#### Task 1
Who were the panelists on the panel described in the advanced manufacturing article, and which organization is each one from?
#### Task 2
Reproduce the advanced manufacturing article word for word, from "At last week’s" to "a competitive advantage.".
#### Task 3
Carry on the advanced manufacturing article from its final sentence, adding new text in the same voice.

#### Source document
================================

Two years ago, President Barack Obama began the Advanced Manufacturing Partnership, and in his State of the Union Address last week, he called for creating 15 Manufacturing Innovation Institutes around the country. Locally, the Manufacturing Solutions Center, a division of Catawba Valley Community College, recently moved to a new space, tripling its size. Our 10 community colleges work closely with regional manufacturers to provide the skills their workforce needs. The Charlotte Business Journal is recognizing excellence at its Advanced Manufacturing Awards Luncheon. And The Brookings Institution asks “Is Manufacturing ‘Cool’ Again?” The conclusion: If the word gets out about the new emphasis on technology and innovation – and good pay – you’d better believe it.
At last week’s Institute for Emerging Issues Forum, @Manufacturing Works, an entire orchestra of educators, economic developers and elected officials, including N.C. Gov. Pat McCrory and former N.C. Gov. Jim Hunt, emphasizedthe impact, challenges and tremendous opportunities that advanced manufacturing offers the state and our region.
I moderated a panel that featured Dave Dalton of General Microcircuits, Roy Johnson of Charlotte Douglas International Airport, Scott Millar of the Catawba County Economic Development Corporation and John Ziegert of UNC Charlotte. John defined advanced manufacturing as a marriage between technology and knowledge to create a competitive advantage.
With lower labor costs outside the U.S. and the loss of traditional manufacturing jobs – about 46 percent between 1997 and 2010 – it has been difficult for many people to understand how our country, let alone Charlotte USA, could have a competitive advantage in manufacturing. However, while the job losses have been well-publicized, it is less well-known that during that same time, output in North Carolina rose 26 percent. In fact, according to NC Manufacturing Facts, manufacturing has been the biggest factor in the state’s economic growth coming out of the recession.
In today’s advanced manufacturing operation, one worker can do what three used to do. And that worker earns more than twice the state average. Not only do these jobs pay well, but according to the @Manufacturing Works forum paper, three jobs are produced to support every manufacturing job that’s created. Additionally, each dollar spent in manufacturing results in $1.35 spent other places in the economy. As John said, that multiplier is a “wealth creator.”
Roughly 60 percent of the projects in our pipeline are – and historically have been – manufacturing companies. That’s not surprising, since North Carolina the fourth most productive manufacturing state in the country. Between 1992 and 2010, @Manufacturing Works reports that the number of manufacturing operations rose almost 34 percent, adding more than 23,000 jobs, with pharmaceutical and aerospace manufacturing companies among the fastest growing sectors. However, that doesn’t mean everyone should rush out trying to attract manufacturers in those sectors. Scott Millar made a very good point when he said for effective economic development, local and regional assets need to be aligned, and there must be a long-term commitment to the target sectors.
One of these commitments must be education, both of the workforce and the public.
The city of Monroe has made that commitment. It recently kicked off a manufacturing awareness campaign to encourage high school students to consider manufacturing as a career. All the principals – none of which had set foot inside local manufacturing operations – toured the plants to experience the high-tech operations first hand.

================================

#### Data provided

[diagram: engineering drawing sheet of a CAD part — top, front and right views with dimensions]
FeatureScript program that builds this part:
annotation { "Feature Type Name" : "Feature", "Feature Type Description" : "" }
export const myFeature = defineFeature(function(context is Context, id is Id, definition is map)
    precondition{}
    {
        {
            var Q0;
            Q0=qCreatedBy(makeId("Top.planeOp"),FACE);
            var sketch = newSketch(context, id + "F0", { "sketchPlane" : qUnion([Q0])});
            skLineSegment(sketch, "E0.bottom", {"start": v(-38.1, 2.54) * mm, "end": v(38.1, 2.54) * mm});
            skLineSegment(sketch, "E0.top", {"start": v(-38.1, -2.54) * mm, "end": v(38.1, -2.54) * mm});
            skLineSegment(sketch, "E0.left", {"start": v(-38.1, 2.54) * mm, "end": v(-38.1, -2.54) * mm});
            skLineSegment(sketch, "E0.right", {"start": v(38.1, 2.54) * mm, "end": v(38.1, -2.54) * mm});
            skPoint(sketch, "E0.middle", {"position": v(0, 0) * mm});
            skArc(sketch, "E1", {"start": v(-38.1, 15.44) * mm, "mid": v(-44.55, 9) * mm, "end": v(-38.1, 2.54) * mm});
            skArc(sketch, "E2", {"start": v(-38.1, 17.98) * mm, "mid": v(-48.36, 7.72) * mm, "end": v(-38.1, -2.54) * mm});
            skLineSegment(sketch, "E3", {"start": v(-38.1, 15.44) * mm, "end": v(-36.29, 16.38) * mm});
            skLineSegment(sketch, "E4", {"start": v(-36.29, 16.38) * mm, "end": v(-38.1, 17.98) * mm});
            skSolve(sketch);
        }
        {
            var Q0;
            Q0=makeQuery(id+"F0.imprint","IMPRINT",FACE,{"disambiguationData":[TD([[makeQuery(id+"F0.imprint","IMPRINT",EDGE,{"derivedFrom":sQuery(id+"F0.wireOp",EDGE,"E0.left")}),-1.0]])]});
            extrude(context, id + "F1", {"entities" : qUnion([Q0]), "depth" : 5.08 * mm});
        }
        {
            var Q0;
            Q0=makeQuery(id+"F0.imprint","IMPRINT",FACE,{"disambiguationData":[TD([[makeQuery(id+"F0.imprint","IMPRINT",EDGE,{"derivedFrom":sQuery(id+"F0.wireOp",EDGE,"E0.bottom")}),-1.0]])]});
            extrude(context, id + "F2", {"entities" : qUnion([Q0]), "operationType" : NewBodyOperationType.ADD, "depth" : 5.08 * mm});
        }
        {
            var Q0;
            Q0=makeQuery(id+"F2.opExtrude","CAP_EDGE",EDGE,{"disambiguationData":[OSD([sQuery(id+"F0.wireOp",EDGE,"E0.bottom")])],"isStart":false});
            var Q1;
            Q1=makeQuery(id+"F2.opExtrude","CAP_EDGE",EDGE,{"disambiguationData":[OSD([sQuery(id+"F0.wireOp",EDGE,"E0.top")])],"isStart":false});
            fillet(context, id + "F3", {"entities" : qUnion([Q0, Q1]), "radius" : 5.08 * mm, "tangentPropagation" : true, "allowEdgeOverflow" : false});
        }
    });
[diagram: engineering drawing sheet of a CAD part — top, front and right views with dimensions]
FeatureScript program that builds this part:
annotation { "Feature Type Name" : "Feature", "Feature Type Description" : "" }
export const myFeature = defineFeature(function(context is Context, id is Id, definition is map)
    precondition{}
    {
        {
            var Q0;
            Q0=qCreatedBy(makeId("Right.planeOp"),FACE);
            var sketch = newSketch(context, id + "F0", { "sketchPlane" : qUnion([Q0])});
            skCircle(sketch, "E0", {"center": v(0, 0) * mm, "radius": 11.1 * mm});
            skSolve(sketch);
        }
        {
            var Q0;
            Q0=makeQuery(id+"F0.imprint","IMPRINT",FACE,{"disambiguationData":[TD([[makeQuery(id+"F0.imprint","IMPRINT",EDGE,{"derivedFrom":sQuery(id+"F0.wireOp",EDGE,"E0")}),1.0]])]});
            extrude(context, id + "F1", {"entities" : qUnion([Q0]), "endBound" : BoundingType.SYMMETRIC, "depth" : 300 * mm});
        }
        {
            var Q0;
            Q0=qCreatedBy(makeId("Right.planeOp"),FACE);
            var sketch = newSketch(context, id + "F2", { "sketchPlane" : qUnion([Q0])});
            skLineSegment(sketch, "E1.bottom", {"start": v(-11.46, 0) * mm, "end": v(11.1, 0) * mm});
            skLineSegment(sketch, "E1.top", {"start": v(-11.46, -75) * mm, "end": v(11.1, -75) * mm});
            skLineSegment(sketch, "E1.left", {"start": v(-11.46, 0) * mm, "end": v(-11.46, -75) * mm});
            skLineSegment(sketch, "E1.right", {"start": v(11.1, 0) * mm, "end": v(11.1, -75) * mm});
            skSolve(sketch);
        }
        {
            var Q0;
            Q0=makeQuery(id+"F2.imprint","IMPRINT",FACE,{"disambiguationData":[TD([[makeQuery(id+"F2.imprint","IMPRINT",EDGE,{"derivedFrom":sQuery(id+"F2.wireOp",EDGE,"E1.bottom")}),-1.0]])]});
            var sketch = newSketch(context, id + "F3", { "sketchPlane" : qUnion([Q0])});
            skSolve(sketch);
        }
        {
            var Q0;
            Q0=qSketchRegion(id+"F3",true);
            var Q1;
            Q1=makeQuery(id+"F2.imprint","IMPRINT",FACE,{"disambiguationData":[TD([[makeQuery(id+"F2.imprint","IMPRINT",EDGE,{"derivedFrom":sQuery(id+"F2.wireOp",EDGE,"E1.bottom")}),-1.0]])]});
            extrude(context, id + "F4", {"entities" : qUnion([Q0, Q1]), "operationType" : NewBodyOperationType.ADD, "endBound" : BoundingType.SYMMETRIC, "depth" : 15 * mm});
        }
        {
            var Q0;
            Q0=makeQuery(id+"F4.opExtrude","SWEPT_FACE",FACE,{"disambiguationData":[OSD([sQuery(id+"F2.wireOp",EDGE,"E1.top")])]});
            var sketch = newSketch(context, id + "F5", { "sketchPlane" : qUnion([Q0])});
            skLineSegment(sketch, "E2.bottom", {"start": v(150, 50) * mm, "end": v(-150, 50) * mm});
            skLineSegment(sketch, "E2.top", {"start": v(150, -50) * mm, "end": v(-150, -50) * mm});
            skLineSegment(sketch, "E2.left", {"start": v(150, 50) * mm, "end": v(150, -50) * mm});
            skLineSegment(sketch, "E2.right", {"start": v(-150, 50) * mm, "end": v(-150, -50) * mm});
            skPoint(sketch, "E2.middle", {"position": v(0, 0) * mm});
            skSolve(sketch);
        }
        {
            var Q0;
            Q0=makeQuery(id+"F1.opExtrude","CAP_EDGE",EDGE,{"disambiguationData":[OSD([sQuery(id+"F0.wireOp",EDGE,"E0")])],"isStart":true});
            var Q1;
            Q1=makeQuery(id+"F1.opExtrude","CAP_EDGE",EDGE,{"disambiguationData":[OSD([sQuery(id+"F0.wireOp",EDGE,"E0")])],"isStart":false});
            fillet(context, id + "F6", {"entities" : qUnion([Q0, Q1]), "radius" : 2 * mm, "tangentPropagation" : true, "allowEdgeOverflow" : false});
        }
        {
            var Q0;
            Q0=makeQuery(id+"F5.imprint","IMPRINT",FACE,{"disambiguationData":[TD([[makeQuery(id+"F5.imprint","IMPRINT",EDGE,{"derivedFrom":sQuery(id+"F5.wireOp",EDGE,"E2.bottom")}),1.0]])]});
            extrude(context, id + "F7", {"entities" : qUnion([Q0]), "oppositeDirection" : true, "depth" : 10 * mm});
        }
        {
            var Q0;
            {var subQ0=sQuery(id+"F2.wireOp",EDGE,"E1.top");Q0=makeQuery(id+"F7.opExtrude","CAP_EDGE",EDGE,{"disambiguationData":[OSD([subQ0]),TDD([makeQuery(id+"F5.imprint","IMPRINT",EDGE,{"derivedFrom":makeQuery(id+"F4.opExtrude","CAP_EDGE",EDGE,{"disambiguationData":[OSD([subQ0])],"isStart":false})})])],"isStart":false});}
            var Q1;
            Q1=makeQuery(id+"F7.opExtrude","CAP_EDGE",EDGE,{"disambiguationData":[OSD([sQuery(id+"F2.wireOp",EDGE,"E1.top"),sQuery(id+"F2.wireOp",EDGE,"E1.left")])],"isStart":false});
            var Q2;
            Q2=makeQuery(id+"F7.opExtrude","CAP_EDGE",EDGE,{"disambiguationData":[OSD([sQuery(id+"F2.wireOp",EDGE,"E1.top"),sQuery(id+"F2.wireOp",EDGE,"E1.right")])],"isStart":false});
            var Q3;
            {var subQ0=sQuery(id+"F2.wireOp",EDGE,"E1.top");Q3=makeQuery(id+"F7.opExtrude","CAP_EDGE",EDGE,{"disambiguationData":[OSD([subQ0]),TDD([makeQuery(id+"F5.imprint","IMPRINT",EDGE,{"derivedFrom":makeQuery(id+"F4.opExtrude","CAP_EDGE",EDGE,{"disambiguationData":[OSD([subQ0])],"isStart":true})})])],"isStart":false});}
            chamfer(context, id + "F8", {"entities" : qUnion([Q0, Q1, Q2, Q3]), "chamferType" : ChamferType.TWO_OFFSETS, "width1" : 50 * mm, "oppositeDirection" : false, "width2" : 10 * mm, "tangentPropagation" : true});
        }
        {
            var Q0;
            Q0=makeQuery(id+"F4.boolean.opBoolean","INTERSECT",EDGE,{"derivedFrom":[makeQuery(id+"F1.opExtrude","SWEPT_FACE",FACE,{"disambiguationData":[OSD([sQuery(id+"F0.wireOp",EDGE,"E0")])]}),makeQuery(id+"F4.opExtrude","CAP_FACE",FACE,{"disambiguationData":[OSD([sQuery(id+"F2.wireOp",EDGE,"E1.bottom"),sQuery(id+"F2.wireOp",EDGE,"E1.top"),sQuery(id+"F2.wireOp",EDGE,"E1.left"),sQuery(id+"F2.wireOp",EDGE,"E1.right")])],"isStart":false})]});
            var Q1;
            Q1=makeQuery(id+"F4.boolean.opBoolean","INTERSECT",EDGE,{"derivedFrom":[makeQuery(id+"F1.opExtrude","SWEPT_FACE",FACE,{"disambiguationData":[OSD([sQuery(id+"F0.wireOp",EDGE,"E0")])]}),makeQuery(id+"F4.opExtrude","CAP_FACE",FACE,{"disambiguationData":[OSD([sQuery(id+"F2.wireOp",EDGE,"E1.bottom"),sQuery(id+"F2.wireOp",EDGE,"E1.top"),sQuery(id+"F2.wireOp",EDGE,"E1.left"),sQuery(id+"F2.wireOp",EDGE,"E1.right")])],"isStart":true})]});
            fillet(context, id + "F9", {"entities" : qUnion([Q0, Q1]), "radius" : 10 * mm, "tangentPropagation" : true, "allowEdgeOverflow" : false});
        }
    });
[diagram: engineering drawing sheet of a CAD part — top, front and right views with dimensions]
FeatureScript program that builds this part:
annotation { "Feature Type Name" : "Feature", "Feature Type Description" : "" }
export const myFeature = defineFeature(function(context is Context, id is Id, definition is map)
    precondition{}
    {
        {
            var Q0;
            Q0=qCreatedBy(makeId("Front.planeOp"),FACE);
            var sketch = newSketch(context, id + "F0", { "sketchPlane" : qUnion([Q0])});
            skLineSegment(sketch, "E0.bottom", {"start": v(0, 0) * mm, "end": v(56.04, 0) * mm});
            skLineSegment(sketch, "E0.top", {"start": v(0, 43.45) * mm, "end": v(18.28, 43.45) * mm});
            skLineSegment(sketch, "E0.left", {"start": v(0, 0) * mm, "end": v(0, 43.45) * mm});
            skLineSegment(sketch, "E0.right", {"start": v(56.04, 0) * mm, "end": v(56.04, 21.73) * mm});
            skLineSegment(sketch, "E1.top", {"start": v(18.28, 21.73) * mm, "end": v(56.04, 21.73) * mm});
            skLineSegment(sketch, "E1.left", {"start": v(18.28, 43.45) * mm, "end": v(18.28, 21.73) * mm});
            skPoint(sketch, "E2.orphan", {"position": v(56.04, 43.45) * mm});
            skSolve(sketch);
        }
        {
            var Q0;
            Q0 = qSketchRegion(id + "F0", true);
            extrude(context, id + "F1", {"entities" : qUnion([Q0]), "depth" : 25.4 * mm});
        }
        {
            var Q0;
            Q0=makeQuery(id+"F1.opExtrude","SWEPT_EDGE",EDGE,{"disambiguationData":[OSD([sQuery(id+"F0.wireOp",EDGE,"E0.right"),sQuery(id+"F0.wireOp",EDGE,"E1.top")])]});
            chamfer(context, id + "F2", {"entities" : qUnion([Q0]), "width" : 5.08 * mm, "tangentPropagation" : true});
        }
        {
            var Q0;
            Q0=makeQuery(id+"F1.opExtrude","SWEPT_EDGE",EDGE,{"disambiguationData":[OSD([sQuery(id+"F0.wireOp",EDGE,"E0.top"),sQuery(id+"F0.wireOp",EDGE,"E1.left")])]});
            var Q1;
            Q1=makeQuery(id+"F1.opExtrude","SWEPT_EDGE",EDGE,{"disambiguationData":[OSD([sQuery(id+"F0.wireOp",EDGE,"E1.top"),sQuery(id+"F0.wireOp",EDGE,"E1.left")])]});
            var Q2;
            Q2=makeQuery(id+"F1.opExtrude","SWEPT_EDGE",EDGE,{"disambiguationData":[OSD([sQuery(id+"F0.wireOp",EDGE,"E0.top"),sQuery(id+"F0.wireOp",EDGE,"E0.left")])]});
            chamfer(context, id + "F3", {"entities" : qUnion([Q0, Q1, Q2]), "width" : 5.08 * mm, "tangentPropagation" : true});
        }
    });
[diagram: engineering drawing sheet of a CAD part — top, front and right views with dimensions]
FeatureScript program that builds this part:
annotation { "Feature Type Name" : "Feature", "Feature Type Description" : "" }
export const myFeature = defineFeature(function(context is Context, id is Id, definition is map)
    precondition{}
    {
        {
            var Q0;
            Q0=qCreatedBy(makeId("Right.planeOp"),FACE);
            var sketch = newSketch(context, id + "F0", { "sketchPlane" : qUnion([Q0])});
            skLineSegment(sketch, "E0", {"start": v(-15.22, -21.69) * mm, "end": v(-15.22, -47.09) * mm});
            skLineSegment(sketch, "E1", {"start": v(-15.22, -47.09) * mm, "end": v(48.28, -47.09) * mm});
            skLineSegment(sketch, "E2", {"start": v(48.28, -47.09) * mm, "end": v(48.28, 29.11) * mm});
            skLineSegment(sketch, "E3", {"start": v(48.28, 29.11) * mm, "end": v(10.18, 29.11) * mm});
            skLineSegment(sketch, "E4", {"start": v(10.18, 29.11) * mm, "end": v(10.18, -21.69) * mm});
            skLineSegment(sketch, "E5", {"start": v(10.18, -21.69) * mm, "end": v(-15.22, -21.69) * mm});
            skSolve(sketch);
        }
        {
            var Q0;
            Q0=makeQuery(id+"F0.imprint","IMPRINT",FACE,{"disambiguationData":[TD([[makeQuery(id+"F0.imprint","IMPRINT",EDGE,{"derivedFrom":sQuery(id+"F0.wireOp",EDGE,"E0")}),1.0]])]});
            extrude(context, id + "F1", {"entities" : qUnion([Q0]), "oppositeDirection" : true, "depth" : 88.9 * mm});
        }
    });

================================

#### Answer 1
- Dave Dalton of General Microcircuits
- Roy Johnson of Charlotte Douglas International Airport
- Scott Millar of the Catawba County Economic Development Corporation
- John Ziegert of UNC Charlotte

#### Answer 2
At last week’s Institute for Emerging Issues Forum, @Manufacturing Works, an entire orchestra of educators, economic developers and elected officials, including N.C. Gov. Pat McCrory and former N.C. Gov. Jim Hunt, emphasizedthe impact, challenges and tremendous opportunities that advanced manufacturing offers the state and our region.
I moderated a panel that featured Dave Dalton of General Microcircuits, Roy Johnson of Charlotte Douglas International Airport, Scott Millar of the Catawba County Economic Development Corporation and John Ziegert of UNC Charlotte. John defined advanced manufacturing as a marriage between technology and knowledge to create a competitive advantage.

#### Answer 3
Our two 2013 Jerry Award recipients, Siemens Energy and Apprenticeship 2000, have made that commitment. They’re partnering with suppliers to create efficiencies. They are making significant investments in both the training and retraining of their employees, providing them with both the technical skills and the encouragement to collaborate with their co-workers on innovations.
That commitment to and investment in education pays dividends.
Family film shooting in the region: Charlotte USA has stood in for the Washington, D.C. suburbs (“Homeland”), a Pennsylvania Amish town (“Banshee”), a dystopian future (Hunger Games), a New England fishing village (“Shelter”) and countless other diverse locales. Now, the region is standing in for Balsam, a fictional Tennessee town in An Evergreen Christmas. The Charlotte Regional Film Commission worked with the independent film in finding locations in Gaston, Lincoln and Mecklenburg counties. Those locations, plus the state incentives, attracted the production, which has hired more than 100 local extras and a primarily regional crew. An Evergreen Christmas is about a country girl who left for the big city, but comes home for a funeral and finds the family in dire straits. In the process, she reconnects with her musical heritage. Robert Loggia, who was in The Sopranos and Big, among other movies, is one of the stars, and singer Naomi Judd also has a role.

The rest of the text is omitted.